Başaran, istismar, tecavüz vakaları ve çocuk istismarında Türkiye’nin dünya 3’üncü olduğunu belirtti. Başaran, çocuk istismarı ile ilgili şu verileri paylaştı: “Türkiye’deki vakalar AKP’nin iktidar olduğu son 10 yılda 3 kat arttı. Cinsel suçların yüzde 46’sı çocuklara karşı geliştiriliyor. 2002’den bu yana 18 yaşın altında 440 bin çocuk doğum yapmış. Yine 15 yaşın altında 15 bin 937 çocuk doğum yapmış.”
‘Savaş Bakanları’
AKP’nin çocuk istismarını teşvik edip bunu meşrulaştırmak için çaba sarf ettiğini belirten Başaran şöyle devam etti: “Toplumsal ihtiyaçları, çocukların, kadınların, yoksulların ihtiyaçlarını karşılamak için çaba sarf eden bir iktidar değil AKP iktidarı. 7 Haziran’dan bu yana sivil görünümlü bir darbe iktidarı, bir cunta iktidarıdır artık.

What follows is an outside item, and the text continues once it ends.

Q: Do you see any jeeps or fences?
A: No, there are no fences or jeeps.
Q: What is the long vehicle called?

Bütün bakanlıklar savaş ve propaganda bakanlığı haline gelmiş durumda. Bu bakanlıklar televizyon ve medya gücünü kullanarak yarattıkları milis güçlerle toplumun bütün kesimlerine saldırı geliştiriyorlar. Kadının tüm kazanımlarını yok etmek için zemin oluşturmaya çalışıyorlar, nefret söylemlerini bütün televizyon ve sosyal medya araçlarıyla yaygınlaştırmaya çalışıyorlar. Savaş bakanları da bunun uygulamasını gerçekleştiriyorlar.”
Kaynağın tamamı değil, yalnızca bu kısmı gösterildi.